Texto de leitura.
++++

1. Para onde vai o meu dinheiro?
A resposta a esta pergunta básica é o primeiro passo para perceber onde está a gastar dinheiro.
“Costumo dizer que os portugueses fazem a sua gestão de dinheiro pelo talão do multibanco, ou seja, quando vão levantar dinheiro, costumam questionar-se ‘para onde foi o dinheiro?’ sem saberem a resposta. E vão comendo bife ou cereais de acordo com o que dita o estrato”, diz Rui Bairrada.
Está na hora de mudar este pensamento. “Pegue nas faturas dos últimos três meses, numa folha e numa caneta e aponte todas as despesas”, sugere o nosso entrevistado.
2. As despesas fazem sentido?
Olhe para as suas despesas – será que todas são indispensáveis?

++++

Informação apresentada.

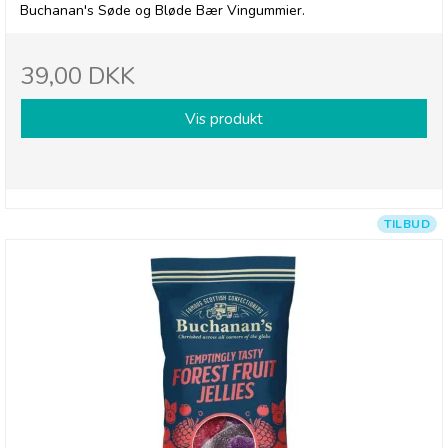
Buchanan's Søde og Bløde Bær Vingummier.
39,00 DKK
Vis produkt
TILBUD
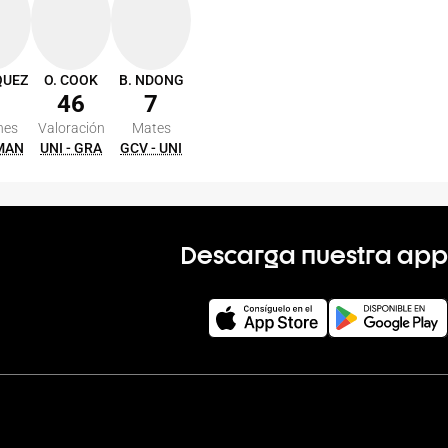
QUEZ
O. COOK
B. NDONG
46
7
nes
Valoración
Mates
 MAN
UNI - GRA
GCV - UNI
Descarga nuestra app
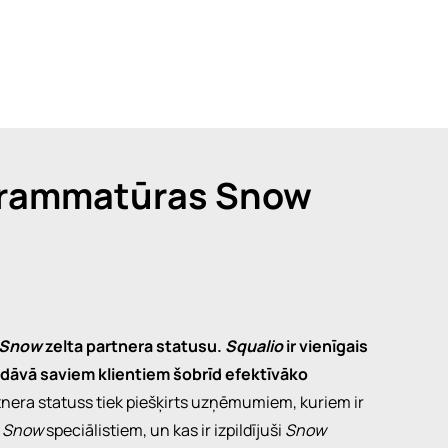
ogrammatūras Snow
Snow
zelta partnera statusu.
Squalio
ir vienīgais
iedāvā saviem klientiem šobrīd efektīvāko
tnera statuss tiek piešķirts uzņēmumiem, kuriem ir
m
Snow
speciālistiem, un kas ir izpildījuši
Snow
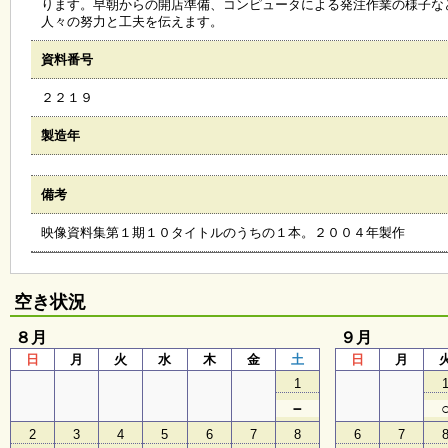
ります。早朝からの開店準備、コンピュータによる発注作業の様子な
会
人々の努力と工夫を伝えます。
・
ギ
資料番号
ャ
ラ
２２１９
リ
ー
製造年
オ
備考
ン
ラ
映像資料集第１期１０タイトルのうちの１本。２００４年製作
イ
ン
マ
ガ
空き状況
ジ
ン
８月
い
９月
ち
日
月
火
水
木
金
土
日
月
ょ
1
う
並
－
木
2
3
4
5
6
7
8
6
7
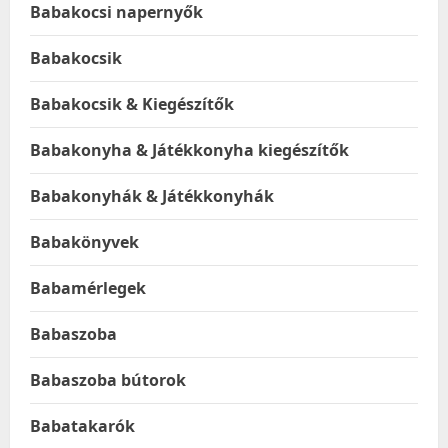
Babakocsi napernyők
Babakocsik
Babakocsik & Kiegészítők
Babakonyha & Játékkonyha kiegészítők
Babakonyhák & Játékkonyhák
Babakönyvek
Babamérlegek
Babaszoba
Babaszoba bútorok
Babatakarók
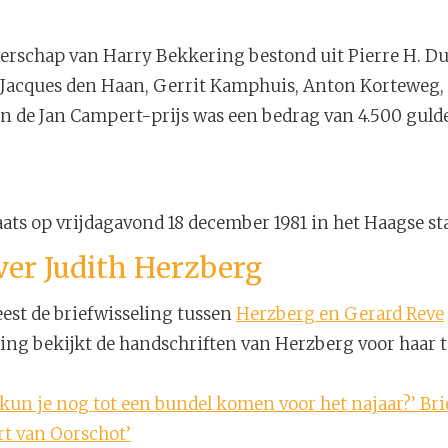
terschap van Harry Bekkering bestond uit Pierre H. D
 Jacques den Haan, Gerrit Kamphuis, Anton Korteweg, 
an de Jan Campert-prijs was een bedrag van 4.500 gul
ats op vrijdagavond 18 december 1981 in het Haagse st
ver Judith Herzberg
est de briefwisseling tussen
Herzberg en Gerard Reve
ing bekijkt de handschriften van Herzberg voor haar 
 kun je nog tot een bundel komen voor het najaar?’ Bri
t van Oorschot’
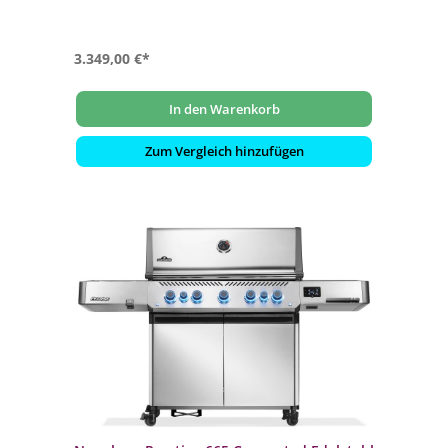
3.349,00 €*
In den Warenkorb
Zum Vergleich hinzufügen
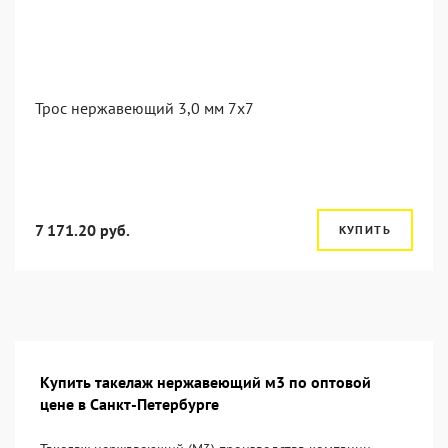
Трос нержавеющий 3,0 мм 7x7
7 171.20 руб.
КУПИТЬ
Купить такелаж нержавеющий м3 по оптовой
цене в Санкт-Петербурге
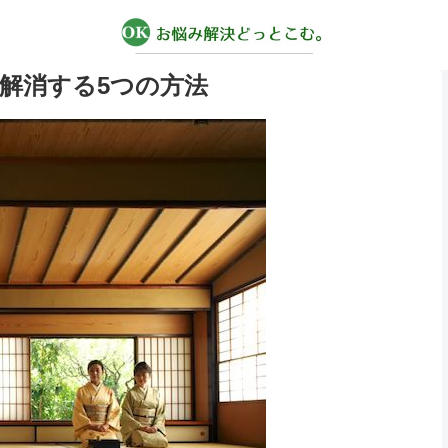
解消する5つの方法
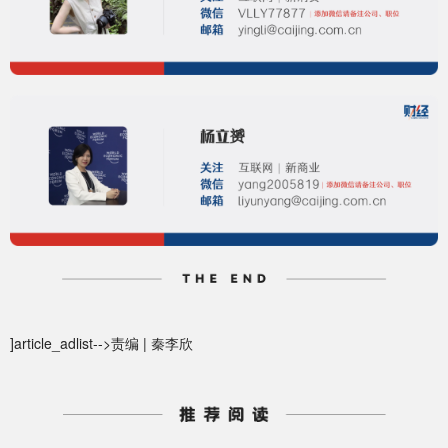
]article_adlist-->责编 | 秦李欣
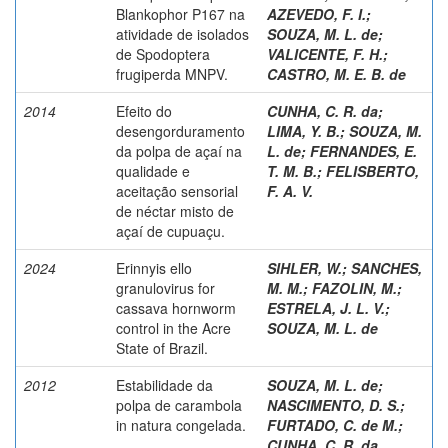
Blankophor P167 na
AZEVEDO, F. I.
;
atividade de isolados
SOUZA, M. L. de
;
de Spodoptera
VALICENTE, F. H.
;
frugiperda MNPV.
CASTRO, M. E. B. de
2014
Efeito do
CUNHA, C. R. da
;
desengorduramento
LIMA, Y. B.
;
SOUZA, M.
da polpa de açaí na
L. de
;
FERNANDES, E.
qualidade e
T. M. B.
;
FELISBERTO,
aceitação sensorial
F. A. V.
de néctar misto de
açaí de cupuaçu.
2024
Erinnyis ello
SIHLER, W.
;
SANCHES,
granulovirus for
M. M.
;
FAZOLIN, M.
;
cassava hornworm
ESTRELA, J. L. V.
;
control in the Acre
SOUZA, M. L. de
State of Brazil.
2012
Estabilidade da
SOUZA, M. L. de
;
polpa de carambola
NASCIMENTO, D. S.
;
in natura congelada.
FURTADO, C. de M.
;
CUNHA, C. R. da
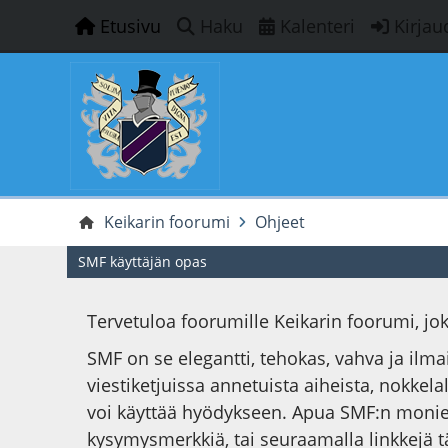
Etusivu
Haku
Kalenteri
Kirjau
Keikarin foorumi
Ohjeet
SMF käyttäjän opas
Tervetuloa foorumille Keikarin foorumi, j
SMF on se elegantti, tehokas, vahva ja ilm
viestiketjuissa annetuista aiheista, nokkelal
voi käyttää hyödykseen. Apua SMF:n monie
kysymysmerkkiä, tai seuraamalla linkkejä t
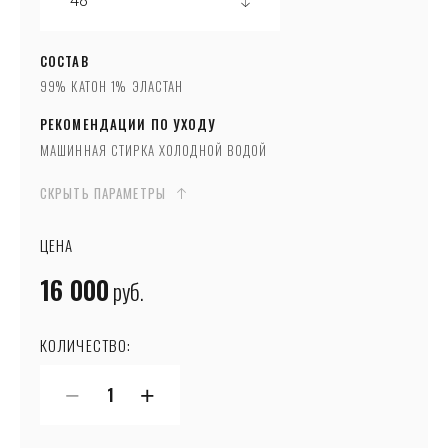
СОСТАВ
99% КАТОН 1% ЭЛАСТАН
РЕКОМЕНДАЦИИ ПО УХОДУ
МАШИННАЯ СТИРКА ХОЛОДНОЙ ВОДОЙ
СКРЫТЬ ПАРАМЕТРЫ
ЦЕНА
16 000
руб.
КОЛИЧЕСТВО:
−
+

++++

Problemas a resolver.
(a) Responda às seguintes perguntas sobre o texto sobre gestão de dinheiro:
(i) Segundo Rui Bairrada, por onde fazem os portugueses a sua gestão de dinheiro?
(ii) De quantos meses são as faturas que se sugere reunir para apontar as despesas?
(iii) Que pergunta se deve colocar ao olhar para as despesas?
(b) Continue, por favor, o texto sobre gestão de dinheiro a partir do ponto em que termina.

Respostas ao exercício.
(a)
(i) Pelo talão do multibanco.
(ii) Dos últimos três meses.
(iii) Se todas as despesas são indispensáveis.

(b)
“A minha função não é dizer em que é que as pessoas devem gastar dinheiro, mas sim pô-las a pensar onde gastam”, afirma o CEO do Doutor Finanças.
E dá um exemplo: “Há uns dias, ao avaliar a situação financeira de um casal de 50 anos e ver onde poderiam cortar, percebi que a uma das coberturas do seguro da senhora era a de parto e perguntei-lhe se ela estava a pensar ter mais filhos, ao que ela respondeu que não há já dez anos, ou seja, esta família andou durante uma década a pagar a cobertura de um seguro que é só a mais cara porque nunca se questionou sobre o mesmo.”
Rui Bairrada lembra ainda que a quarentena pode ter dado uma ajuda para acabar com despesas desnecessárias em termos alimentares.
“Muitas pessoas passaram a comprar online e a cingir-se às listas de produtos de que necessitavam. Não houve compras por impulso, o que fez com que se poupasse dinheiro, tal como o facto de as pessoas terem cozinhado mais e verificado que é mais económico fazer a comida do que ir almoçar fora todos os dias.”
3. Onde posso cortar?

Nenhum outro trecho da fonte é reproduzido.